23.10.2017 tarihinde, Viyana İş ve Sosyal Mahkemesinde “Henry am Zug” sistemi yeniden mahkemeye çıktı. ÖBB yolcularının servisiyle ilgilenen şirket çalışanları mola ve dinlenme zamanlarından mahkûm bırakılmışlardır. AK yardımıyla dava açan eski bir çalışan şunları anlattı: “Sadece tuvalete gitmek kalıyor. Bazıları orada yemeklerini yiyordu ve sadece orada dinlenmek mümkündü.“ Henry am Zug davası iş saatlerinin kısıtlandırılmasının ne kadar önemli olduğunu göstermektedir: “Henry am Zug gibi şirketler 12 saatlik iş günü için baskı yapanlardır. Ancak bu da onlara yetmez. Bazıları için doyum yoktur. AK olarak biz burada açıkça: Dur! Diyoruz. Mevcut düzenlemeler yeterince esnektir.“ sözleriyle AK Müdürü Christoph Klein tepkisini gösterdi.

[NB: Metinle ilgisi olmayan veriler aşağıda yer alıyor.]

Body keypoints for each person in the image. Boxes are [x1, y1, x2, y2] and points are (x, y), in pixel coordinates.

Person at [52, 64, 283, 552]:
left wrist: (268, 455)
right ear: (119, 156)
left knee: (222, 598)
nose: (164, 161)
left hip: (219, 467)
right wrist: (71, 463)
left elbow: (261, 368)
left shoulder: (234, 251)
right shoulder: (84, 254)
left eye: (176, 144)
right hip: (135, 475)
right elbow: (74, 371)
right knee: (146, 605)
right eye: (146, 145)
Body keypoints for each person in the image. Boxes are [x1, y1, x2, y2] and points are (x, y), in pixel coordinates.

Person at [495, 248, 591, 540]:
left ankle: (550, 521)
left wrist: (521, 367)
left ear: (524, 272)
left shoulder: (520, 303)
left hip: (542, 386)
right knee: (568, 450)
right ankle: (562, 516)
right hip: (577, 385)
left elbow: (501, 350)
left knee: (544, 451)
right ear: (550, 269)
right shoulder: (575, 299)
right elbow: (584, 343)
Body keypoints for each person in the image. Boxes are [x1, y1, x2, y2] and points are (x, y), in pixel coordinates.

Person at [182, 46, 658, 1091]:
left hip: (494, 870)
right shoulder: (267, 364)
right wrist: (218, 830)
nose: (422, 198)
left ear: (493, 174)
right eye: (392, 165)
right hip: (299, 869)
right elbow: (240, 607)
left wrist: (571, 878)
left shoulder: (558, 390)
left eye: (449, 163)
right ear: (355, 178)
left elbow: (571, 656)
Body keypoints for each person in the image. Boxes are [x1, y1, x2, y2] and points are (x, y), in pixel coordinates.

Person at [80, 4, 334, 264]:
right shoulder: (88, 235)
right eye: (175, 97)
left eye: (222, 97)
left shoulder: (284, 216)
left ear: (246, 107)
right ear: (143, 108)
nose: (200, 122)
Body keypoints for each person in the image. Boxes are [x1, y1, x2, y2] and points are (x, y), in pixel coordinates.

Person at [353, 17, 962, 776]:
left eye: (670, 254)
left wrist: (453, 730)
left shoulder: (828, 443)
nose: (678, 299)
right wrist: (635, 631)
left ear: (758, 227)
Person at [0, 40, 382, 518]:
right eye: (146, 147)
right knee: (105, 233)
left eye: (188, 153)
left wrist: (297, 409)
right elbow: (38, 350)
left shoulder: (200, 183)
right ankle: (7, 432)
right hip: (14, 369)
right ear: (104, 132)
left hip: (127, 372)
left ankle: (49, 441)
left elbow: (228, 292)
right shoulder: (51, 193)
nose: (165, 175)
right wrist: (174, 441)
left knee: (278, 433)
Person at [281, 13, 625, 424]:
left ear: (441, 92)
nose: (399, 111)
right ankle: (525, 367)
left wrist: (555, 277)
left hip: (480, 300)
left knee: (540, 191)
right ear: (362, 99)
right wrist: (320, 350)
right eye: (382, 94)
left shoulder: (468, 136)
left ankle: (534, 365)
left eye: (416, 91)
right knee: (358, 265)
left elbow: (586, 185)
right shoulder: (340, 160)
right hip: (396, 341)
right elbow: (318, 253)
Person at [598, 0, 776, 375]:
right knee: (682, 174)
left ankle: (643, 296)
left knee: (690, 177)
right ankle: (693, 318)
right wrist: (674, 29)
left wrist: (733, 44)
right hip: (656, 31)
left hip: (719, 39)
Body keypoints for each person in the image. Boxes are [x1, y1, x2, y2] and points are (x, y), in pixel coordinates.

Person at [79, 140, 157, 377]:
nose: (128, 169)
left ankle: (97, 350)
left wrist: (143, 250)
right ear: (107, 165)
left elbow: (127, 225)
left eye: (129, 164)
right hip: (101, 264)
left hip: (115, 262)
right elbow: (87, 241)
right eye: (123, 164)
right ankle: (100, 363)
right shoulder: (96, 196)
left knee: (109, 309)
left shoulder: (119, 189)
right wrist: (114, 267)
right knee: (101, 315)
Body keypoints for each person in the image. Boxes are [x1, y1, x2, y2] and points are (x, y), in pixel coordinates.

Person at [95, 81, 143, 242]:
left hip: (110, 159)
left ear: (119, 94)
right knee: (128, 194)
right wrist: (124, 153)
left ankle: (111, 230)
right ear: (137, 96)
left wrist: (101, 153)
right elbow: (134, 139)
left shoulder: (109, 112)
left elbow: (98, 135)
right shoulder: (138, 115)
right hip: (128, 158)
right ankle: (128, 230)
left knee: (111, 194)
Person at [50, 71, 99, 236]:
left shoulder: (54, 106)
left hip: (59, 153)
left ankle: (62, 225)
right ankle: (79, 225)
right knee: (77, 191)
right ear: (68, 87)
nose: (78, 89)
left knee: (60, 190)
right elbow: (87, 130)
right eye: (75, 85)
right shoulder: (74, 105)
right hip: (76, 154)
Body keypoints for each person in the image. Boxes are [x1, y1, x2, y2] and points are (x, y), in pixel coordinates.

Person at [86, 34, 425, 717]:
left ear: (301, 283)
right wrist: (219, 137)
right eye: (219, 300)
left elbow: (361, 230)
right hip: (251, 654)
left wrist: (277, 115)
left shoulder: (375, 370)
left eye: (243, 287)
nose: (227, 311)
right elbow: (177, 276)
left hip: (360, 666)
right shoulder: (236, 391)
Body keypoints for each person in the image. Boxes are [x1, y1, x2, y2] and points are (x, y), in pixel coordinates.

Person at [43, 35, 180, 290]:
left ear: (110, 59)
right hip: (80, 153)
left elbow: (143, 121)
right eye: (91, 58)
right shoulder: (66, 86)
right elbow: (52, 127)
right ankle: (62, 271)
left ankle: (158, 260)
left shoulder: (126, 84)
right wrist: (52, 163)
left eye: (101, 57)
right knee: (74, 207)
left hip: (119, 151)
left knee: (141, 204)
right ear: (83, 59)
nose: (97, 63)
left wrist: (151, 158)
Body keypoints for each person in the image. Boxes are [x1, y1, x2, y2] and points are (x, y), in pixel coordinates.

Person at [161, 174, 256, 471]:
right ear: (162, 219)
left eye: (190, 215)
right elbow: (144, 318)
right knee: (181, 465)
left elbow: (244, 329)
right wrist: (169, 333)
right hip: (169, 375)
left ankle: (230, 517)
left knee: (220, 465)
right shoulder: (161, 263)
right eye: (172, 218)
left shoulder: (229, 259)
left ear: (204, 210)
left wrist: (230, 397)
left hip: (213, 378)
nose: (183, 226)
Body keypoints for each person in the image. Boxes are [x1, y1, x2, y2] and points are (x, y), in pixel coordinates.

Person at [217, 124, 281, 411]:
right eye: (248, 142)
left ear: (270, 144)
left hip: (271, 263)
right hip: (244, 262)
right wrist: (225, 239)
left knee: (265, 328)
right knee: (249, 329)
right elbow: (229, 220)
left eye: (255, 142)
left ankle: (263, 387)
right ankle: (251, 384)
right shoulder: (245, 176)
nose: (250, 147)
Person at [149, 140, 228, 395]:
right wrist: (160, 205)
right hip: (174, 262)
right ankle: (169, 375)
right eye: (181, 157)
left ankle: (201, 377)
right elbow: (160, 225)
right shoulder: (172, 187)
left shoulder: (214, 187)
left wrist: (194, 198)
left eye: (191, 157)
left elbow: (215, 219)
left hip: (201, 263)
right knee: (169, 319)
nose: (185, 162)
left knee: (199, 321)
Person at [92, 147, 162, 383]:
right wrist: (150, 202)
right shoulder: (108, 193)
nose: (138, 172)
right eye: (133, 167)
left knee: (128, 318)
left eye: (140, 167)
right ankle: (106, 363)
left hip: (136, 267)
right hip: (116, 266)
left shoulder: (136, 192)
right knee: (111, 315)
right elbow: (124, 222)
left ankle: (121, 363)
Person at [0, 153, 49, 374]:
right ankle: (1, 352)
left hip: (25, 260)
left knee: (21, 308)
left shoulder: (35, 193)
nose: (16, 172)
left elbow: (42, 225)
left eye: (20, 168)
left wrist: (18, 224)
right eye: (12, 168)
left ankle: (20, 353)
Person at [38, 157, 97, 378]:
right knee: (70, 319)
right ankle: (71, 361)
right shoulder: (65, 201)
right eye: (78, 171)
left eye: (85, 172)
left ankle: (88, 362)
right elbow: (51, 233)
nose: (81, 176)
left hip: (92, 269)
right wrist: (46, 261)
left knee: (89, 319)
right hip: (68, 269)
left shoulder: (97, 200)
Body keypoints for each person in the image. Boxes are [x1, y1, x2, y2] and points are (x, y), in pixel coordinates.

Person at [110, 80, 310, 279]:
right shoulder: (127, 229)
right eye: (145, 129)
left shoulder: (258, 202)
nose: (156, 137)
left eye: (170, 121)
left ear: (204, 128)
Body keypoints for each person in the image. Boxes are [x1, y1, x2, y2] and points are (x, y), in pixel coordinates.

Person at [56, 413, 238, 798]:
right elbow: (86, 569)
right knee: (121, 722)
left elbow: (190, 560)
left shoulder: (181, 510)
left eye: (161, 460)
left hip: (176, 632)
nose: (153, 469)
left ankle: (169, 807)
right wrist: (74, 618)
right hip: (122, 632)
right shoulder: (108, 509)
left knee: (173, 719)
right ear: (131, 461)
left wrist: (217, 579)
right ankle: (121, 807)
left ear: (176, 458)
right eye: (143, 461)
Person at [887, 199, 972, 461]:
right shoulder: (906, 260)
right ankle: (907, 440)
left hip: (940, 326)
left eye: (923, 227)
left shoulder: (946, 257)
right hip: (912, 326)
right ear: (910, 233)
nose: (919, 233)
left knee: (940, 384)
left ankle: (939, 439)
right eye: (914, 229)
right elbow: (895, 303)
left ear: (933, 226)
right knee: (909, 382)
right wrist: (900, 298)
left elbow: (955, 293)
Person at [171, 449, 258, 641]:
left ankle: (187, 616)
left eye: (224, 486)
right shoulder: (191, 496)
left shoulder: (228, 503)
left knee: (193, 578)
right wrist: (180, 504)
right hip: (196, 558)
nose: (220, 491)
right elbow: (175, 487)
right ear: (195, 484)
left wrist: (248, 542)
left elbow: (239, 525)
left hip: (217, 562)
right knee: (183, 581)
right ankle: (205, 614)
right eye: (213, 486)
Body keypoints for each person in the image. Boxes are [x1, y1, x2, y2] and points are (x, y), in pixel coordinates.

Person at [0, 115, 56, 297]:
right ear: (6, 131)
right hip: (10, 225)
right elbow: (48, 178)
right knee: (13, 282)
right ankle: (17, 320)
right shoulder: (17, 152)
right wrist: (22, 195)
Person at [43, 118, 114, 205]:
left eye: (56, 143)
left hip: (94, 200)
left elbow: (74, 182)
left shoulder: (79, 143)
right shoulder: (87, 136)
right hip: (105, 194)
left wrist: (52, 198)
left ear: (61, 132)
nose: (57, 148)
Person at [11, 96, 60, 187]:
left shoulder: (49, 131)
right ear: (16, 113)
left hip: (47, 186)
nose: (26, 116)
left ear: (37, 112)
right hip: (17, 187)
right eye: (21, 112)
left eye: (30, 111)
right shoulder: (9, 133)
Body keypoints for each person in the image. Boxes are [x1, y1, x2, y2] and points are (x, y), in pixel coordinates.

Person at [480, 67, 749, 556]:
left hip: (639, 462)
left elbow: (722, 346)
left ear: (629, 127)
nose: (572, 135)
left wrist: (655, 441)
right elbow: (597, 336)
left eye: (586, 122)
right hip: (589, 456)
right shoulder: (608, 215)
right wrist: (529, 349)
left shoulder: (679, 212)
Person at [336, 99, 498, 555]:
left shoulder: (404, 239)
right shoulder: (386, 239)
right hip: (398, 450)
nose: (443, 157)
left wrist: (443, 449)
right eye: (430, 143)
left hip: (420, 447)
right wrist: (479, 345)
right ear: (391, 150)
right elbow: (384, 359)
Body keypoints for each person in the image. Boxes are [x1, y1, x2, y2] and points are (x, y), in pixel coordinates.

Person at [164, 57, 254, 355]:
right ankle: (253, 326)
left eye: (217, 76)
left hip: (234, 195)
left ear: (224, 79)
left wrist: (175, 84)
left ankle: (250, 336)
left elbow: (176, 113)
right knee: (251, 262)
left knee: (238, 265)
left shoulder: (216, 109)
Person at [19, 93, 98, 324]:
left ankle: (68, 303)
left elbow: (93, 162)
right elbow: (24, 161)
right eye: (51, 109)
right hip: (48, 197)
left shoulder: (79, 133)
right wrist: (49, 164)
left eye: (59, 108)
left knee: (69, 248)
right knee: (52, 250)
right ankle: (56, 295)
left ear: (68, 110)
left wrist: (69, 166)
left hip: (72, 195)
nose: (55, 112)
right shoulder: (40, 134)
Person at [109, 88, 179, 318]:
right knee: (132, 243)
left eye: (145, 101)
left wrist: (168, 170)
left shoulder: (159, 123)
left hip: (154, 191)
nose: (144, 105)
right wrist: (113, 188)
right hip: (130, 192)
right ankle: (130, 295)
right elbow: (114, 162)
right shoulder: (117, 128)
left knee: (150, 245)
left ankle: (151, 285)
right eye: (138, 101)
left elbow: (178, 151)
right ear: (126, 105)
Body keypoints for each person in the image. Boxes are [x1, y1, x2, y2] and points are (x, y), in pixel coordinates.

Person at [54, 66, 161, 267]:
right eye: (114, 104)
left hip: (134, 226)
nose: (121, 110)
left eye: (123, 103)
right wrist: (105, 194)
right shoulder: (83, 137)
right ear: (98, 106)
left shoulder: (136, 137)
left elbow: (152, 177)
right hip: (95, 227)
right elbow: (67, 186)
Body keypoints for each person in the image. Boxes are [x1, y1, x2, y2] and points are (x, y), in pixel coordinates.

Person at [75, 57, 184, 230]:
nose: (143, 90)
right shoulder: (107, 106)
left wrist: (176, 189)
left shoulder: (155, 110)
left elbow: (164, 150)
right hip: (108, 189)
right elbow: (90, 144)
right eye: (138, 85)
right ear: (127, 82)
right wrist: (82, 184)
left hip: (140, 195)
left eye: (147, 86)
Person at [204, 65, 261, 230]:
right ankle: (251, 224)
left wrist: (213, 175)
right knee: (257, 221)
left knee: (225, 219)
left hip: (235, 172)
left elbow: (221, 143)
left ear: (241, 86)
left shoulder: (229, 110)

“Henry am Zug“ çalışanları, makyaja kadar davranışlarındaki en küçük ayrıntıları bile düzenleyen santimetre kalınlığındaki dosyayı “Henry-İncili“ olarak tanımlamaktadırlar. “Şirket yönetiminin çalışanlarına karşı tutumu kusurludur.“ diye AK Hukukçusu Julia Vazny-König iletti ve ilgili kişiyle AK’nın birlikte mahkemeye gitmesine neden olan ihlalleri şöyle sıraladı:
17 saate kadar süren işler Otel ve lokantacılık toplu sözleşmesine göre izin verilen en yüksek günlük çalışma süresi 12 saattir ve bu 30 Hazirana kadar “Henry am Zug“ için geçerli oldu. Fakat bu şirket için yeterli olmadı. Bazen çalışanlar durmadan 17 saate kadar çalışmak zorunda bırakıldılar.
Mola sırasındaki işler yapılan işlerin ücretleri ödenmedi. En geç altı saat çalıştıktan sonra yarım saatlik bir mola verilmelidir. Şirket, çalışanlarının bu molayı bir yolcunun herhangi bir ihtiyacı olmadığında yapabileceklerini dile getirerek kendilerini savunmaktadırlar. Ancak bu, İş Süresi Kanunu nezdinde boş zaman değildir. Buna rağmen molada yapılan iş için ücret ödenmedi. Eksik ücretler AK tarafından başarılı bir şekilde dava ile talep edilmiş ve ilk merci tarafından talep kabul edilmiştir. Şirket bu karara karşı itirazda bulunmuştur.
Dinlenme zamanlarına uyulmaması Eski bir çalışan şunu iletti: “Biz saat 24’te Innsbruck’a vardığımızda, çok defa sabah saat 4’te tekrar mesai saati başlıyordu.“ Bu dört saatlik dinlenme süresi de ancak gecikme olmadığında mümkündü. İş Süresi Kanunu’na göre günlük iş süresi bittikten sonra 11 saatlik dinlenme süresi geçerlidir ve bu süre gastronomi toplu sözleşmesine göre 10 saate indirilmektedir.
Ocak 2016’da gerçekleşen bir eylemle iş denetçiliğinde ulaşım uzmanları ve mali polis ihlallerin büyüklüğünü ortaya çıkarmışlardır. “Henry am Zug“’un da dâhil olduğu Do & Co şirketinin müdürü, Attila Doğudan, “Trend“ dergisine verdiği beyanda ihlalleri “normal çalışmak“ olarak nitelendirmiştir.
Mücadeleye her durumda değmektedir: Vida sendikası sayesinde demiryolu taşımacılığı gastronomi hizmetleri için yüzde 20 daha fazla ücretli yeni bir toplu sözleşme bulunmaktadır.